According to the New York Times, “nearly nine in 10 Washington State public schools, including some high-achieving campuses in the state’s most moneyed communities, have been relegated to a federal blacklist of failure, requiring them to set aside 20 percent of their federal funding for private tutoring or to transport students to schools not on the failing list, if parents wish.” Due to the fact that the State Senate refused pass legislation that would “require teacher evaluations be based in part on student test scores,” Washington State schools “are being held to an outdated benchmark that is all but impossible to achieve.”
That fact has comes as a hard-hitting reality for school administrators, teachers, students and parents at the start of the new school year. Many schools that are now being reprimanded for low performance were, until very recently, praised for their performance and/or improved performance. As expected, the clear disconnect has demoralized teachers, frustrated students and confused parents.

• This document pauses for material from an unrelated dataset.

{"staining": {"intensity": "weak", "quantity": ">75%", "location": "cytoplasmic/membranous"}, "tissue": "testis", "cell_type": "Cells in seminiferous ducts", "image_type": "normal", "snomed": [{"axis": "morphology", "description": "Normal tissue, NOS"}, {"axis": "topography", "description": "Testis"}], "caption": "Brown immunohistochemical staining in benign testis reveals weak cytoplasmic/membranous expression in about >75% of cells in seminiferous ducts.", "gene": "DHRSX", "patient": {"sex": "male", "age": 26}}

U.S. Department of Education Secretary Arne Duncan “said in an interview that Washington State had broken its commitment and had to pay a price.” Well, Washington State school’s—at the expense of our children—are paying that price.
The New York Times reports of an elementary school in Renton that has seen test scores soar with the help of an improvement path created in partnership with the University of Washington. As result of the lost waiver, the elementary school must deviate from its improvement course. The principle now predicts that “the school’s improvement efforts would be hampered” because it has been forced to “set aside federal funds for tutoring and transportation to other schools not yet deemed failing” rather than using the funds to hire an additional math specialist.

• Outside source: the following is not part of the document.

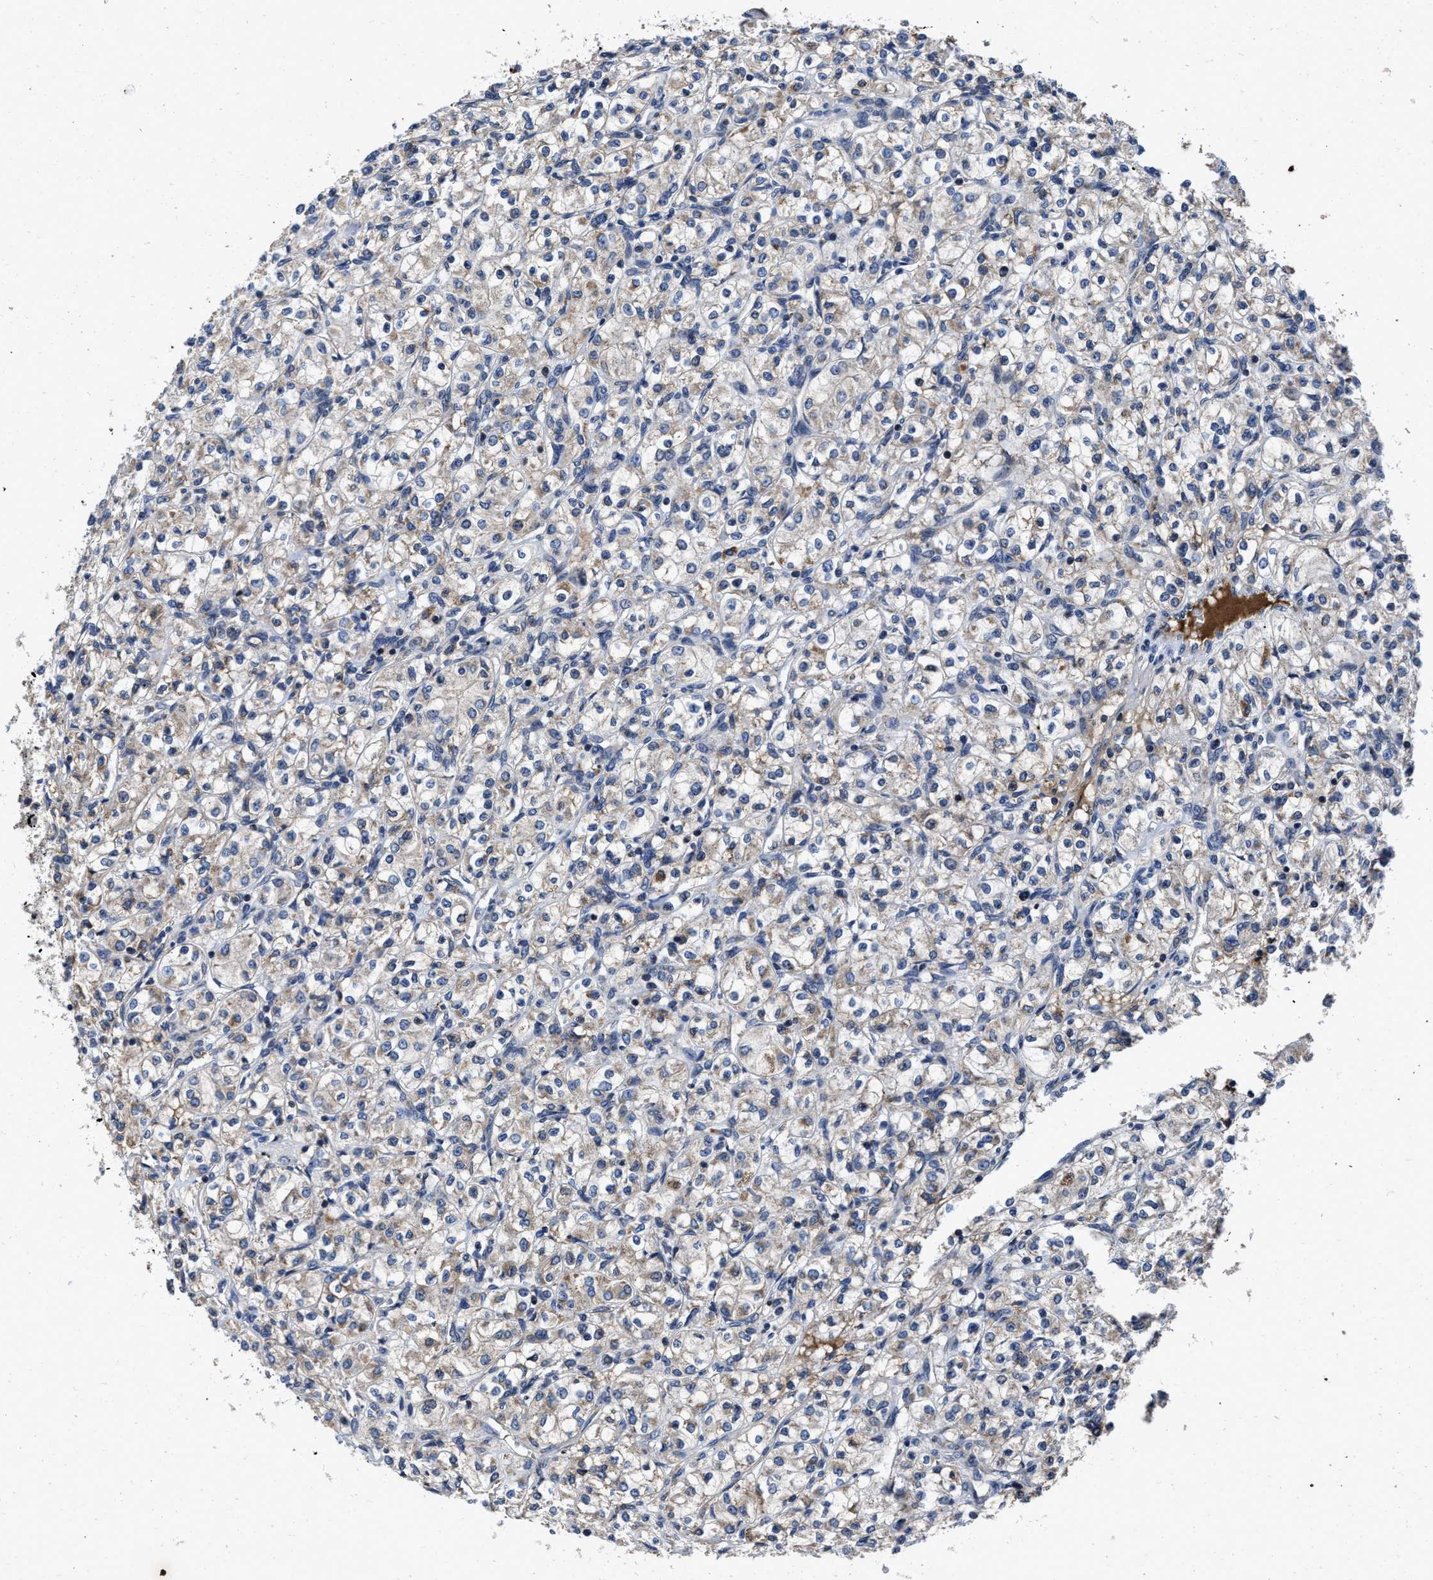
{"staining": {"intensity": "weak", "quantity": "<25%", "location": "cytoplasmic/membranous"}, "tissue": "renal cancer", "cell_type": "Tumor cells", "image_type": "cancer", "snomed": [{"axis": "morphology", "description": "Adenocarcinoma, NOS"}, {"axis": "topography", "description": "Kidney"}], "caption": "Immunohistochemical staining of human adenocarcinoma (renal) reveals no significant positivity in tumor cells. The staining was performed using DAB (3,3'-diaminobenzidine) to visualize the protein expression in brown, while the nuclei were stained in blue with hematoxylin (Magnification: 20x).", "gene": "CACNA1D", "patient": {"sex": "male", "age": 77}}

In the words of State Senator Steve Litzow, by refusing to use student test scores as an aspect of teacher evaluations, “the adults put their interests above the children.” As SHIFT has pointed out in the past, the Washington Education Association (WEA) has been part of the problem. The state’s largest teachers’ union has consistently placed its interests above children—first by lobbying against legislation that would have avoided the problems now facing schools in our state and, second, by pushing its latest self-benefiting initiative (I-1351).
Secretary Arne Duncan has promised to re-issue a waiver to Washington State if and when the state decides to use test scores for teacher evaluations. A handful of legislators will attempt to re-visit legislation that would meet Duncan’s criteria during the 2015 legislative session.